Nach der Wiederwahl als Präsident des Deutschen Olympischen Sportbundes startet Thomas Weikert mit selbst geschaffenen Herausforderungen in die nächste Amtszeit bis 2026.
Bei der DOSB-Mitgliederversammlung in Baden-Baden wurde der 61-jährige Jurist aus dem hessischen Limburg mit 434 von 438 Stimmen gewählt. Als Vizepräsidenten wurden Verena Bentele, Kerstin Holze und Oliver Stegemann bestätigt. Der CDU-Politiker Jens-Peter Nettekoven rückte neu in die Führungscrew.
Weikert hatte im Dezember 2021 bei vorgezogenen Neuwahlen in einer DOSB-Führungskrise um seinen Vorgänger Alfons Hörmann den Chefposten übernommen. Für ihn ist die fast einhellige Wahl ein «klares Zeichen», dass man mit der bisherigen Arbeit zufrieden sei.
Anlauf für mögliche Olympia-Bewerbung
Der frühere Tischtennis-Weltpräsident bekam zudem nicht nur die einhellige Zustimmung der mehr als 400 Delegierten für einen neuen Anlauf für eine Bewerbung um Olympische und Paralympische Spiele. «Wir als Bund begrüßen und unterstützen das ausdrücklich», sagte Juliane Seifert, Staatssekretärin im Bundesinnenministerium (BMI). Sie vertrat die verhinderte Innenministerin Nancy Faeser (SPD).
Mit diesem Beschluss ist der DOSB beauftragt worden, im nächsten Jahr eine qualifizierte Grundsatzentscheidung vorzubereiten, ob es eine Bewerbung geben und wann sowie mit welchen Städten sie in Angriff genommen werden soll. Dazu gehört ein Dialog mit dem Sport, der Politik und vor allem der Gesellschaft. Erst Ende 2023 soll der DOSB-Konvent entscheiden, ob, für welches Jahr, mit welchen Städten und unter welchen Bedingungen sich Deutschland bewirbt. In den vergangenen drei Jahrzehnten waren sechs Olympia-Versuche erfolglos geblieben.
Leistungssportreform steht an
Das zweite Großprojekt seiner nun vierjähriger Amtszeit ist für Weikert eine Leistungssportreform, mit der ein weiteres Absacken primär auf Olympia-Level gestoppt werden soll. Seit 1992 in Barcelona und bis Tokio 2021 ist die Medaillenzahl von 82 auf 37 Edelplaketten gesunken. Nach einem schon zusammen von BMI und DOSB entwickelten Großkonzept soll im nächsten Jahr der Feinschliff erfolgen. Greifen könnte diese Neustrukturierung nach Weikerts Vorstellungen bei den Sommerspielen 2028 in Los Angeles.

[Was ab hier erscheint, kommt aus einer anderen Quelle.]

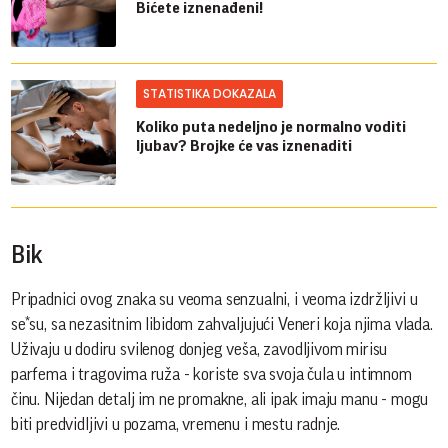
Bićete iznenađeni!
STATISTIKA DOKAZALA
Koliko puta nedeljno je normalno voditi
ljubav? Brojke će vas iznenaditi
Bik
Pripadnici ovog znaka su veoma senzualni, i veoma izdržljivi u
se*su, sa nezasitnim libidom zahvaljujući Veneri koja njima vlada.
Uživaju u dodiru svilenog donjeg veša, zavodljivom mirisu
parfema i tragovima ruža - koriste sva svoja čula u intimnom
činu. Nijedan detalj im ne promakne, ali ipak imaju manu - mogu
biti predvidljivi u pozama, vremenu i mestu radnje.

«Das sind Weichenstellungen für die Zukunft des Sports», meinte der frühere Tischtennis-Weltpräsident, der aber auch noch viele andere Themen wie die Stärkung und Anerkennung des Breitensports auf seiner Agenda hat. Ein Bewegungsgipfel am 13. Dezember in Berlin mit Ministern von acht Ministerien sowie zahlreichen Interessengruppen soll ein Signal zum Aufbruch geben.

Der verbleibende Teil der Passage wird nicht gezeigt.